▶ **Task to complete**
In every row below, switch "identifiant local" to "identifiant provisoire" and write the rows out again with nothing else altered.

▶ **Material for this exercise**
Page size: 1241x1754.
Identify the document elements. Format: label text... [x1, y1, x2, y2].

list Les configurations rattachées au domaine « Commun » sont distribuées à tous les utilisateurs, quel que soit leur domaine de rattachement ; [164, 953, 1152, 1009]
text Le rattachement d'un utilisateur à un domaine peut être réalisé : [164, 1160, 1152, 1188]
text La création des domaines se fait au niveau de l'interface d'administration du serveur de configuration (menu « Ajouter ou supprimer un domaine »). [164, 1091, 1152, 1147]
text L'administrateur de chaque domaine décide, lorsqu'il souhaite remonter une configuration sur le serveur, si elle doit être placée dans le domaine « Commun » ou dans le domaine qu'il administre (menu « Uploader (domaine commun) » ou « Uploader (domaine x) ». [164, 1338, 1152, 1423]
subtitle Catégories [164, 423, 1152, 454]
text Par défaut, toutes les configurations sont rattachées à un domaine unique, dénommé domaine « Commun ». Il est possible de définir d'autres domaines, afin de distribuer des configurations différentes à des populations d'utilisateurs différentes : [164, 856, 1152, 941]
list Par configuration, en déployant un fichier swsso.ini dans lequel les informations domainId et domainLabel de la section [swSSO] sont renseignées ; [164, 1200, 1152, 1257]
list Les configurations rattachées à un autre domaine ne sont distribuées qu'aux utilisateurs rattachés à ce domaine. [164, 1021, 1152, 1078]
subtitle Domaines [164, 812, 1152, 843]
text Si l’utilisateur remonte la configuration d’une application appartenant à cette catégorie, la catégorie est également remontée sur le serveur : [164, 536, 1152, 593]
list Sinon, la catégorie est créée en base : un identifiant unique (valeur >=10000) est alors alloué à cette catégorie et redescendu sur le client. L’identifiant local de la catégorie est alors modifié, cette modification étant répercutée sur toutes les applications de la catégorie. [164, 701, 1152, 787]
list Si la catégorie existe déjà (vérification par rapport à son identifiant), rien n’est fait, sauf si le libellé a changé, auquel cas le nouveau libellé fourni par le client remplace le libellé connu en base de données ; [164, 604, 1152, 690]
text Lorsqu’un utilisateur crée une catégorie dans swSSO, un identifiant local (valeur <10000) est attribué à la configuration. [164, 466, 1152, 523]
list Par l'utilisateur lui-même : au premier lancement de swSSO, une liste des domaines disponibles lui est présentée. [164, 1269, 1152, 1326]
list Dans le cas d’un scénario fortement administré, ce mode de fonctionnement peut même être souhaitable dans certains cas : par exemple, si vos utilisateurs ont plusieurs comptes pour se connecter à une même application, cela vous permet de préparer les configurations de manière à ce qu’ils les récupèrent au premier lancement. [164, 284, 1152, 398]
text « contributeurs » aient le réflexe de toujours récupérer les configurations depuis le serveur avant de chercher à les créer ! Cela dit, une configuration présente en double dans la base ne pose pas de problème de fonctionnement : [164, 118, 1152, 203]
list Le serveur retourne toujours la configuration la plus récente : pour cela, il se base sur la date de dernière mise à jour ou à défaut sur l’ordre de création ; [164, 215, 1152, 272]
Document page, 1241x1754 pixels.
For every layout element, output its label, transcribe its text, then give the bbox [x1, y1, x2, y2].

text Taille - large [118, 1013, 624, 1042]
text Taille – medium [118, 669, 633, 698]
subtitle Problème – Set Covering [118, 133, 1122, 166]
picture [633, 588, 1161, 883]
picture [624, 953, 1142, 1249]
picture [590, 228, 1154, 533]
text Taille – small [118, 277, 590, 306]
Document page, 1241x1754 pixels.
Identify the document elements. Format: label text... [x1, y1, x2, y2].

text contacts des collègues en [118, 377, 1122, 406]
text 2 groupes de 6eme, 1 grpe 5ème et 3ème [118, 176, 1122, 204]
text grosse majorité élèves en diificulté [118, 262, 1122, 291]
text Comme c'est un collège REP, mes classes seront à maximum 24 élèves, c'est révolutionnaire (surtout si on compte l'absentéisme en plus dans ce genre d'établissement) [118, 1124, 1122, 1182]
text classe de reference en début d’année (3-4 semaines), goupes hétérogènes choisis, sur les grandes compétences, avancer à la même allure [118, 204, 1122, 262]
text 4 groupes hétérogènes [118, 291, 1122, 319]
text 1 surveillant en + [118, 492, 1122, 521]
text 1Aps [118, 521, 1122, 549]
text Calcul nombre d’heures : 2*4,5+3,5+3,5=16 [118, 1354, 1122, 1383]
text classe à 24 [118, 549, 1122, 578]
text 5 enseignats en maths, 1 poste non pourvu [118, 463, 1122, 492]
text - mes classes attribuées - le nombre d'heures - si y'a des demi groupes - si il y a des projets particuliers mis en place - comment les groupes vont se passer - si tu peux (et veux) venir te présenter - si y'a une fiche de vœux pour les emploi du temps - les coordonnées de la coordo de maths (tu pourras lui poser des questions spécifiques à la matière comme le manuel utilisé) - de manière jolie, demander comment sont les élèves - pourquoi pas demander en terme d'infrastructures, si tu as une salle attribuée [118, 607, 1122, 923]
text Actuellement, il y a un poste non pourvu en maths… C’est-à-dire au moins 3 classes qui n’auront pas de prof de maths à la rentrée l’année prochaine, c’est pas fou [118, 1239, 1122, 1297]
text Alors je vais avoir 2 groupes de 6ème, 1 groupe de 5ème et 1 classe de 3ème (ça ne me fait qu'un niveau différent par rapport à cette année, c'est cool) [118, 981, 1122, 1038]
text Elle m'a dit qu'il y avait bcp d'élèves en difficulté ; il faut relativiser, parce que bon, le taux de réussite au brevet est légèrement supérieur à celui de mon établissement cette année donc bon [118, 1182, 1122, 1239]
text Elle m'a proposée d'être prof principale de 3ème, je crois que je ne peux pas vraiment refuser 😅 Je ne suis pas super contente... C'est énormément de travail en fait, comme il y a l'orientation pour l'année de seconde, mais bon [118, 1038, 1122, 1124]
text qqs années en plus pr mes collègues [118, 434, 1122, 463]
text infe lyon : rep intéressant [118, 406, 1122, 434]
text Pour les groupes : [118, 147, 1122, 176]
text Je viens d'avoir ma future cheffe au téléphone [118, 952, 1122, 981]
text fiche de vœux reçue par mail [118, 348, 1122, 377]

▶ **Exercise response**
Page size: 1241x1754.
Identify the document elements. Format: label text... [x1, y1, x2, y2].

list Les configurations rattachées au domaine « Commun » sont distribuées à tous les utilisateurs, quel que soit leur domaine de rattachement ; [164, 953, 1152, 1009]
text Le rattachement d'un utilisateur à un domaine peut être réalisé : [164, 1160, 1152, 1188]
text La création des domaines se fait au niveau de l'interface d'administration du serveur de configuration (menu « Ajouter ou supprimer un domaine »). [164, 1091, 1152, 1147]
text L'administrateur de chaque domaine décide, lorsqu'il souhaite remonter une configuration sur le serveur, si elle doit être placée dans le domaine « Commun » ou dans le domaine qu'il administre (menu « Uploader (domaine commun) » ou « Uploader (domaine x) ». [164, 1338, 1152, 1423]
subtitle Catégories [164, 423, 1152, 454]
text Par défaut, toutes les configurations sont rattachées à un domaine unique, dénommé domaine « Commun ». Il est possible de définir d'autres domaines, afin de distribuer des configurations différentes à des populations d'utilisateurs différentes : [164, 856, 1152, 941]
list Par configuration, en déployant un fichier swsso.ini dans lequel les informations domainId et domainLabel de la section [swSSO] sont renseignées ; [164, 1200, 1152, 1257]
list Les configurations rattachées à un autre domaine ne sont distribuées qu'aux utilisateurs rattachés à ce domaine. [164, 1021, 1152, 1078]
subtitle Domaines [164, 812, 1152, 843]
text Si l’utilisateur remonte la configuration d’une application appartenant à cette catégorie, la catégorie est également remontée sur le serveur : [164, 536, 1152, 593]
list Sinon, la catégorie est créée en base : un identifiant unique (valeur >=10000) est alors alloué à cette catégorie et redescendu sur le client. L’identifiant provisoire de la catégorie est alors modifié, cette modification étant répercutée sur toutes les applications de la catégorie. [164, 701, 1152, 787]
list Si la catégorie existe déjà (vérification par rapport à son identifiant), rien n’est fait, sauf si le libellé a changé, auquel cas le nouveau libellé fourni par le client remplace le libellé connu en base de données ; [164, 604, 1152, 690]
text Lorsqu’un utilisateur crée une catégorie dans swSSO, un identifiant provisoire (valeur <10000) est attribué à la configuration. [164, 466, 1152, 523]
list Par l'utilisateur lui-même : au premier lancement de swSSO, une liste des domaines disponibles lui est présentée. [164, 1269, 1152, 1326]
list Dans le cas d’un scénario fortement administré, ce mode de fonctionnement peut même être souhaitable dans certains cas : par exemple, si vos utilisateurs ont plusieurs comptes pour se connecter à une même application, cela vous permet de préparer les configurations de manière à ce qu’ils les récupèrent au premier lancement. [164, 284, 1152, 398]
text « contributeurs » aient le réflexe de toujours récupérer les configurations depuis le serveur avant de chercher à les créer ! Cela dit, une configuration présente en double dans la base ne pose pas de problème de fonctionnement : [164, 118, 1152, 203]
list Le serveur retourne toujours la configuration la plus récente : pour cela, il se base sur la date de dernière mise à jour ou à défaut sur l’ordre de création ; [164, 215, 1152, 272]
Document page, 1241x1754 pixels.
For every layout element, output its label, transcribe its text, then give the bbox [x1, y1, x2, y2].

text Taille - large [118, 1013, 624, 1042]
text Taille – medium [118, 669, 633, 698]
subtitle Problème – Set Covering [118, 133, 1122, 166]
picture [633, 588, 1161, 883]
picture [624, 953, 1142, 1249]
picture [590, 228, 1154, 533]
text Taille – small [118, 277, 590, 306]
Document page, 1241x1754 pixels.
Identify the document elements. Format: label text... [x1, y1, x2, y2].

text contacts des collègues en [118, 377, 1122, 406]
text 2 groupes de 6eme, 1 grpe 5ème et 3ème [118, 176, 1122, 204]
text grosse majorité élèves en diificulté [118, 262, 1122, 291]
text Comme c'est un collège REP, mes classes seront à maximum 24 élèves, c'est révolutionnaire (surtout si on compte l'absentéisme en plus dans ce genre d'établissement) [118, 1124, 1122, 1182]
text classe de reference en début d’année (3-4 semaines), goupes hétérogènes choisis, sur les grandes compétences, avancer à la même allure [118, 204, 1122, 262]
text 4 groupes hétérogènes [118, 291, 1122, 319]
text 1 surveillant en + [118, 492, 1122, 521]
text 1Aps [118, 521, 1122, 549]
text Calcul nombre d’heures : 2*4,5+3,5+3,5=16 [118, 1354, 1122, 1383]
text classe à 24 [118, 549, 1122, 578]
text 5 enseignats en maths, 1 poste non pourvu [118, 463, 1122, 492]
text - mes classes attribuées - le nombre d'heures - si y'a des demi groupes - si il y a des projets particuliers mis en place - comment les groupes vont se passer - si tu peux (et veux) venir te présenter - si y'a une fiche de vœux pour les emploi du temps - les coordonnées de la coordo de maths (tu pourras lui poser des questions spécifiques à la matière comme le manuel utilisé) - de manière jolie, demander comment sont les élèves - pourquoi pas demander en terme d'infrastructures, si tu as une salle attribuée [118, 607, 1122, 923]
text Actuellement, il y a un poste non pourvu en maths… C’est-à-dire au moins 3 classes qui n’auront pas de prof de maths à la rentrée l’année prochaine, c’est pas fou [118, 1239, 1122, 1297]
text Alors je vais avoir 2 groupes de 6ème, 1 groupe de 5ème et 1 classe de 3ème (ça ne me fait qu'un niveau différent par rapport à cette année, c'est cool) [118, 981, 1122, 1038]
text Elle m'a dit qu'il y avait bcp d'élèves en difficulté ; il faut relativiser, parce que bon, le taux de réussite au brevet est légèrement supérieur à celui de mon établissement cette année donc bon [118, 1182, 1122, 1239]
text Elle m'a proposée d'être prof principale de 3ème, je crois que je ne peux pas vraiment refuser 😅 Je ne suis pas super contente... C'est énormément de travail en fait, comme il y a l'orientation pour l'année de seconde, mais bon [118, 1038, 1122, 1124]
text qqs années en plus pr mes collègues [118, 434, 1122, 463]
text infe lyon : rep intéressant [118, 406, 1122, 434]
text Pour les groupes : [118, 147, 1122, 176]
text Je viens d'avoir ma future cheffe au téléphone [118, 952, 1122, 981]
text fiche de vœux reçue par mail [118, 348, 1122, 377]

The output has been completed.